FW:http://msdn.microsoft.com/en-us/library/ms686749.aspx
All threads of a process share its virtual address space. The local variables of a function are unique to each thread that runs the function. However, the static and global variables are shared by all threads in the process. With thread local storage (TLS), you can provide unique data for each thread that the process can access using a global index. One thread allocates the index, which can be used by the other threads to retrieve the unique data associated with the index.
The constant TLS_MINIMUM_AVAILABLE defines the minimum number of TLS indexes available in each process. This minimum is guaranteed to be at least 64 for all systems. The maximum number of indexes per process is 1,088.

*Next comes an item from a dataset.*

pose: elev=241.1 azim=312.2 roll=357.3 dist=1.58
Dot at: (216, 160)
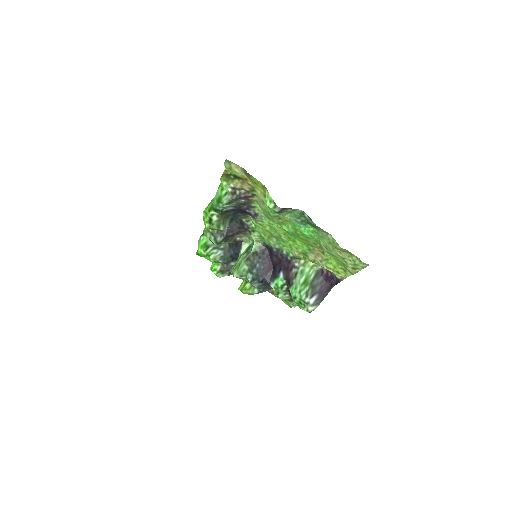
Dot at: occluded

When the threads are created, the system allocates an array of LPVOID values for TLS, which are initialized to NULL. Before an index can be used, it must be allocated by one of the threads. Each thread stores its data for a TLS index in a TLS slot in the array. If the data associated with an index will fit in an LPVOID value, you can store the data directly in the TLS slot. However, if you are using a large number of indexes in this way, it is better to allocate separate storage, consolidate the data, and minimize the number of TLS slots in use.
The following diagram illustrates how TLS works. For a code example illustrating the use of thread local storage, see Using Thread Local Storage.
The process has two threads, Thread 1 and Thread 2. It allocates two indexes for use with TLS, gdwTlsIndex1 and gdwTlsIndex2. Each thread allocates two memory blocks (one for each index) in which to store the data, and stores the pointers to these memory blocks in the corresponding TLS slots. To access the data associated with an index, the thread retrieves the pointer to the memory block from the TLS slot and stores it in the lpvData local variable.
It is ideal to use TLS in a dynamic-link library (DLL). For an example, see Using Thread Local Storage in a Dynamic Link Library.